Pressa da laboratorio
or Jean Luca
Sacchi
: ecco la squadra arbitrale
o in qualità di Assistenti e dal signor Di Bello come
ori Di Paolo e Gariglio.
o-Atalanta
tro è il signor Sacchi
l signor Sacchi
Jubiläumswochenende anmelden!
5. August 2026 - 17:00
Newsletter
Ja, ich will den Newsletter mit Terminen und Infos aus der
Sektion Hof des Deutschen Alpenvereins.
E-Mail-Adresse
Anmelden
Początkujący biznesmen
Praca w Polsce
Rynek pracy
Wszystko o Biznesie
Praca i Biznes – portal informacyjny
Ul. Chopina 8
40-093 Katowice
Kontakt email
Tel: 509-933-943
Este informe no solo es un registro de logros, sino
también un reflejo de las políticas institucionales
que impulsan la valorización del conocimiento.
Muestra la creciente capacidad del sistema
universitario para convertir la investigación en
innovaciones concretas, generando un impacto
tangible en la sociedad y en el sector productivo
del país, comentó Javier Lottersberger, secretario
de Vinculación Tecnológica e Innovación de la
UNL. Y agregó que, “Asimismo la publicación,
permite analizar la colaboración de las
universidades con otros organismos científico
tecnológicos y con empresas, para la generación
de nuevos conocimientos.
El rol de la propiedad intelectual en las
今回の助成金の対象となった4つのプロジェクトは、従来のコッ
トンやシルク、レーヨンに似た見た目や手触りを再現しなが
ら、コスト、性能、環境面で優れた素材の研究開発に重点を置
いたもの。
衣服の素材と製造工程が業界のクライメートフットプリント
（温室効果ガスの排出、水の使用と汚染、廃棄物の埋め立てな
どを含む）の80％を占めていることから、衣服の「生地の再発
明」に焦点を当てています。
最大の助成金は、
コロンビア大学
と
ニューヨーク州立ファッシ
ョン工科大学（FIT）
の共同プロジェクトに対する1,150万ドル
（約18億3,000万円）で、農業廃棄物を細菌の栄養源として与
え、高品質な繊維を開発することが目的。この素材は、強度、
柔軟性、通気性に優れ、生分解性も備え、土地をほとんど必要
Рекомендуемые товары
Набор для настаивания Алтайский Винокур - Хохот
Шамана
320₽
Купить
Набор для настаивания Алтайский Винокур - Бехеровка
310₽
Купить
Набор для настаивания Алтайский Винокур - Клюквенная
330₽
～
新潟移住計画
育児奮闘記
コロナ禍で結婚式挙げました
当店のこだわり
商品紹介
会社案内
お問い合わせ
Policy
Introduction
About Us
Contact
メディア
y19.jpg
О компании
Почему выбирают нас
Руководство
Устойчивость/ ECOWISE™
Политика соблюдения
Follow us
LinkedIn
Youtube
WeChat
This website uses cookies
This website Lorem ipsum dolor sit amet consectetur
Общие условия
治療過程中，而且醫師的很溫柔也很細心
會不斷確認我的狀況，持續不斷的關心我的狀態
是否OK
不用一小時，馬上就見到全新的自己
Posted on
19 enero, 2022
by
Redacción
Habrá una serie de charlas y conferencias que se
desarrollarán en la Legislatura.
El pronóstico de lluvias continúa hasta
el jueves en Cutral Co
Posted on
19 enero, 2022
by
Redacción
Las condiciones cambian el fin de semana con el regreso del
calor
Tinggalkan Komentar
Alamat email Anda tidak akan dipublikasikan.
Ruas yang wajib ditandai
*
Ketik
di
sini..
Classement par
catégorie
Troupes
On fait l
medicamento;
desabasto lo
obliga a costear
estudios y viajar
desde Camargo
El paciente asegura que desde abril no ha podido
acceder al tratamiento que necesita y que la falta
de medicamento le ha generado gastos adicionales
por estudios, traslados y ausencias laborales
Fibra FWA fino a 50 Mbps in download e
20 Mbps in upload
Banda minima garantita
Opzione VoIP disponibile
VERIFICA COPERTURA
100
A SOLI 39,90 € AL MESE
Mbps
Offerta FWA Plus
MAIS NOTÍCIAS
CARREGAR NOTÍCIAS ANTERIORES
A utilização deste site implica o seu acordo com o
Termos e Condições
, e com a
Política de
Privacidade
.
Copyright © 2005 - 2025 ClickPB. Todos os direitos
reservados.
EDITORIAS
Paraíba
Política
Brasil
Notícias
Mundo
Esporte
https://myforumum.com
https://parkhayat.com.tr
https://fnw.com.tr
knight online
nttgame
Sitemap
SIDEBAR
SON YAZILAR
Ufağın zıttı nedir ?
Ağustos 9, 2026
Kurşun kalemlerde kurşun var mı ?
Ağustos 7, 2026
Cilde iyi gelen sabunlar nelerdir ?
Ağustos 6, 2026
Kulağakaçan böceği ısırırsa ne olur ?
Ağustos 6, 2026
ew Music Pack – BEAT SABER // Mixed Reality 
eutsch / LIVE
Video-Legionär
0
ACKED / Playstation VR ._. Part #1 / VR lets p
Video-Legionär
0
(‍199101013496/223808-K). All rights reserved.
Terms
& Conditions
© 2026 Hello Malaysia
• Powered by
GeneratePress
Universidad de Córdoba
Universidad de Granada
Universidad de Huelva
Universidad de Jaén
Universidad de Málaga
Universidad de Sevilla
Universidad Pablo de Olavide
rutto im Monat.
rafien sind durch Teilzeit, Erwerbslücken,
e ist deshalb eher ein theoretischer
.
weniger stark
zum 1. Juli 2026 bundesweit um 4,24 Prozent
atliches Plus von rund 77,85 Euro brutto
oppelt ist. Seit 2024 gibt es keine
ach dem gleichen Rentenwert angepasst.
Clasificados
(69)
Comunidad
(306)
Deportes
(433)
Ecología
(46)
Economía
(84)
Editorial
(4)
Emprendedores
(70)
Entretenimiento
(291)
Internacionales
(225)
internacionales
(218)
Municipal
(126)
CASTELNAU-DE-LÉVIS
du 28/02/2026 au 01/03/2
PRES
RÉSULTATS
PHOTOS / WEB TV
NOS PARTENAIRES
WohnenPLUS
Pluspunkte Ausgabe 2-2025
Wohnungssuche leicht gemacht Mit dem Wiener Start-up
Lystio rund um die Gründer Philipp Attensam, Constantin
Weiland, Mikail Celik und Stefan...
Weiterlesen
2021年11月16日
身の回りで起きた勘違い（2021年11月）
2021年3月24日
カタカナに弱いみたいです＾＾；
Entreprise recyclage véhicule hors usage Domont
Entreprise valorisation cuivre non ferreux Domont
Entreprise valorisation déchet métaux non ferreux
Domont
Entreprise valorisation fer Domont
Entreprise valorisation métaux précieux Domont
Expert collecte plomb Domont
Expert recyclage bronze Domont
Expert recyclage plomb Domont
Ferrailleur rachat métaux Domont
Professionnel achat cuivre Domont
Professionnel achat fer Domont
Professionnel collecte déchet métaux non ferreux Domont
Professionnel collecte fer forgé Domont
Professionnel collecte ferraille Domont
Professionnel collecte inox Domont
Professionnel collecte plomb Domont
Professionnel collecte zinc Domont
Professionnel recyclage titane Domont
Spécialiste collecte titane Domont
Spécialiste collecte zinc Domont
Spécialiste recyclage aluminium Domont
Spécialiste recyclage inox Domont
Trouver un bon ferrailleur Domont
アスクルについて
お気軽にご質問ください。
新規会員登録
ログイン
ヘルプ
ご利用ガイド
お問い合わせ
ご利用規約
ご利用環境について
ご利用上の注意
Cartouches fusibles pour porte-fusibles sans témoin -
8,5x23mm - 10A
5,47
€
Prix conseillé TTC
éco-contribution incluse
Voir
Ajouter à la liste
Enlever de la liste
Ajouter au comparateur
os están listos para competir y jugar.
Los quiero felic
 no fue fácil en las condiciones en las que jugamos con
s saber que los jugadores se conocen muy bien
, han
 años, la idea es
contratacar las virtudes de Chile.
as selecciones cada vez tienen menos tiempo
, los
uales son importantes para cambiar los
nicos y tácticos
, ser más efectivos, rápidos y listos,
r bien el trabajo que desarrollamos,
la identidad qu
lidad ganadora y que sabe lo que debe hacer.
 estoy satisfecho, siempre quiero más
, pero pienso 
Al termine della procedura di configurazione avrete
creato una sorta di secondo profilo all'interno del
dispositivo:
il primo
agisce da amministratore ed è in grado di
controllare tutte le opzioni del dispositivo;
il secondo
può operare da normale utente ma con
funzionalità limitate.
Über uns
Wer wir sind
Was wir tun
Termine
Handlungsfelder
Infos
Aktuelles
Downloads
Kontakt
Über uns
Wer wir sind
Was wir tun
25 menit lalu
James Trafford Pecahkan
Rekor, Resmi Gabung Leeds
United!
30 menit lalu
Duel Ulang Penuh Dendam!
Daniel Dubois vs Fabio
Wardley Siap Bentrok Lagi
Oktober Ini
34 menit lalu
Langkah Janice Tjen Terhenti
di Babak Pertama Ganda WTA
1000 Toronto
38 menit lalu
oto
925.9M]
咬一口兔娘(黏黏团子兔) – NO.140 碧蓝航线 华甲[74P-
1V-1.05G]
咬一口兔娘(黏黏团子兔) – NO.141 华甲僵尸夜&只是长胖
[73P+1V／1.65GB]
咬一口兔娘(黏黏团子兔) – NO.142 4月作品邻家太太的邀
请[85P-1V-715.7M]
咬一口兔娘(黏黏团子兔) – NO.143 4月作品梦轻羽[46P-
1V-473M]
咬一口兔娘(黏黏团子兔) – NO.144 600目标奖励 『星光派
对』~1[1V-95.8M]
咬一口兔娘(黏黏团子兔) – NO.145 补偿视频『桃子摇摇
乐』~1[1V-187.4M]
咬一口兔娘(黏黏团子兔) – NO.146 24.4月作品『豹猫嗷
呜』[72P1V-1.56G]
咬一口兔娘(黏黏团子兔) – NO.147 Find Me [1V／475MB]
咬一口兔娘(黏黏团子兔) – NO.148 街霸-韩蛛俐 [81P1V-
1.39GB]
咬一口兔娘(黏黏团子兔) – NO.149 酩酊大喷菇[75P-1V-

== PROBLEM REQUIREMENTS ==
Going through the entries above, tally each line that has the word "Spécialiste". Answer with the number only.

== OUTPUT FOR THIS TASK ==
4